The Costa Rican jungle, where I designed and built a resilient living structure under extreme humidity, rain, biodiversity, and topography, taught me humility and true ecological intelligence. Nature there is not a backdrop—it’s a co-designer.

And in Greece, living in a fully self-sufficient environment—solar-powered, with its own water and food grown from the land—I learned the deepest lesson of all: the value of simplicity.

Living with less sharpens your perception, recalibrates your values, and reveals what abundance truly means: time, nature, community, self-reliance, and beauty without excess.

This nomadic path—moving between slums, global capitals, forests, and self-sufficient islands—has defined my design philosophy: ecological and social sensitivity, cultural literacy, methodological discipline, and the ability to translate between worlds.

What signals that a project is responsible and forward-thinking?

Three core signals:

1.Contextual intelligence
Projects must listen to their territory—people, climate, ecosystem, culture. Because I have lived inside such diverse contexts, I can immediately feel when a project truly understands its place.

2. Life-cycle, resilience, and resource honesty
From slums to jungles to self-sufficient living in Greece, I learned to value:

  • climatic adaptation
  • water and energy autonomy
  • material cycles
  • easy maintenance
  • food, land, and community systems
  • resource minimalism

Forward-thinking design must anticipate time, climate, and change.

3. Methodological clarity
I look for a transparent process:

  • community engagement
  • ecological principles
  • design logic
  • long-term adaptability

Methodology turns ideas into reality and allows impact to scale.

How do different cultures influence the way you judge design?

Because I lived inside these worlds—not merely studied them—my lens is deeply cross-cultural.

From Venezuela, I learned resilience, creativity under constraint, informality’s intelligence, and the power of community.

From Paris, the art of cultural continuity, policy, reinvention, and urban beauty that evolves over centuries.

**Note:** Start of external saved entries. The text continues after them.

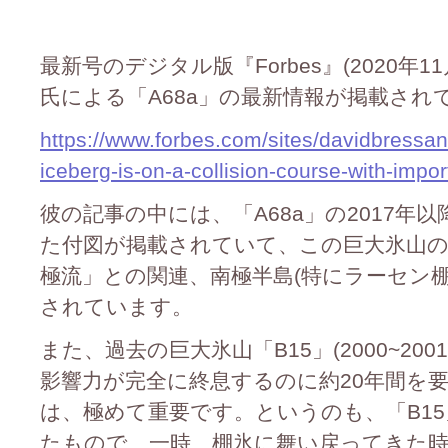
最新号のデジタル版『Forbes』(2020年11月1
氏による「A68a」の最新情報が掲載され
https://www.forbes.com/sites/davidbressan
iceberg-is-on-a-collision-course-with-import
彼の記事の中には、「A68a」の2017
た付図が掲載されていて、この巨大氷山
極流」との関連、南極半島(特にラーセン
されています。
また、過去の巨大氷山「B15」(2000~2
影響力が完全に終息するのに約20年間を
は、極めて重要です。というのも、「B1
たもので、一時、棚氷に舞い戻ってきた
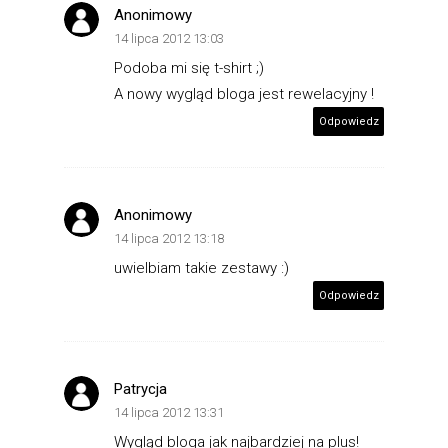
Anonimowy
14 lipca 2012 13:03
Podoba mi się t-shirt ;)
A nowy wygląd bloga jest rewelacyjny !
Odpowiedz
Anonimowy
14 lipca 2012 13:18
uwielbiam takie zestawy :)
Odpowiedz
Patrycja
14 lipca 2012 13:31
Wygląd bloga jak najbardziej na plus!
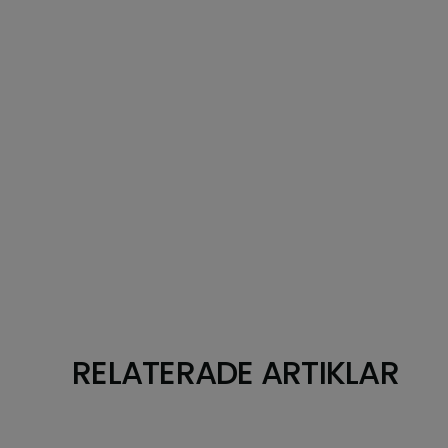
RELATERADE ARTIKLAR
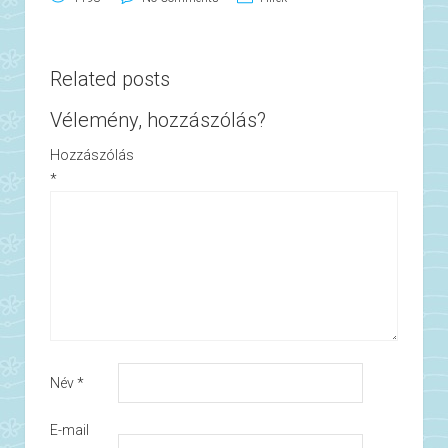
Related posts
Vélemény, hozzászólás?
Hozzászólás
*
Név
*
E-mail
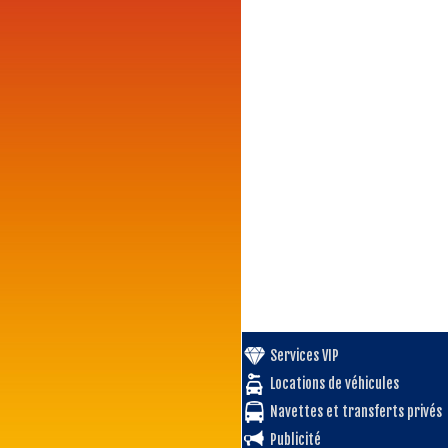
Services VIP
Locations de véhicules
Navettes et transferts privés
Publicité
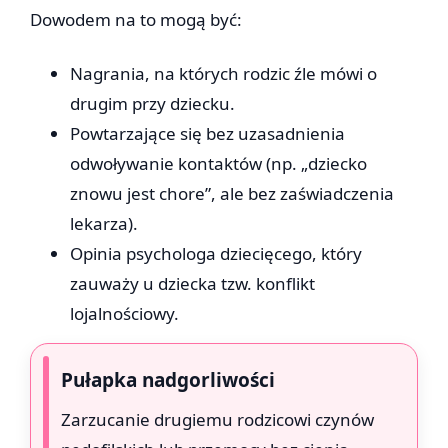
Dowodem na to mogą być:
Nagrania, na których rodzic źle mówi o
drugim przy dziecku.
Powtarzające się bez uzasadnienia
odwoływanie kontaktów (np. „dziecko
znowu jest chore”, ale bez zaświadczenia
lekarza).
Opinia psychologa dziecięcego, który
zauważy u dziecka tzw. konflikt
lojalnościowy.
Pułapka nadgorliwości
Zarzucanie drugiemu rodzicowi czynów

From Costa Rica, the need to design with biodiversity, rain, humidity, and the living environment as a co-author.

From Greece, I learned the spiritual and philosophical value of simplicity, autonomy, and living lightly on the earth—solar energy, your own water source, your own food, and a slower rhythm aligned with nature.

From curation and ephemeral installations, I learned meaning-making, storytelling, and the emotional life of space.

This mixture allows me to recognize projects that are authentic, ecological, rooted, adaptable, and culturally alive.

Advice for emerging designers

My advice is simple:

Start with your lived values this is your roadmap. Then build your methodology.

In an age overwhelmed by AI-generated aesthetics, your real value lies in your culture, sensitivity, intuition, and the places you have truly lived.

  • Live inside real territories.
    Go where life is raw, complex, and revealing: slums, jungles, rural areas, islands, self-sufficient communities.
  • Learn from simplicity.
    Nomadic Living taught me that having less sharpens our vision and our humanity.
  • Develop your own methodology.
    Creativity without structure cannot transform the world.
  • Bridge worlds.
    Work with scientists, artists, ecologists, communities.
    Design is translation.
  • Honor ecology.
    Design with climate, not against it. Listen to water, wind, sun, soil.

If designers unite ethics, ecology, culture, and method, they won’t just create objects—they will help shape a new social contract based on empathy, regeneration, and conscious living.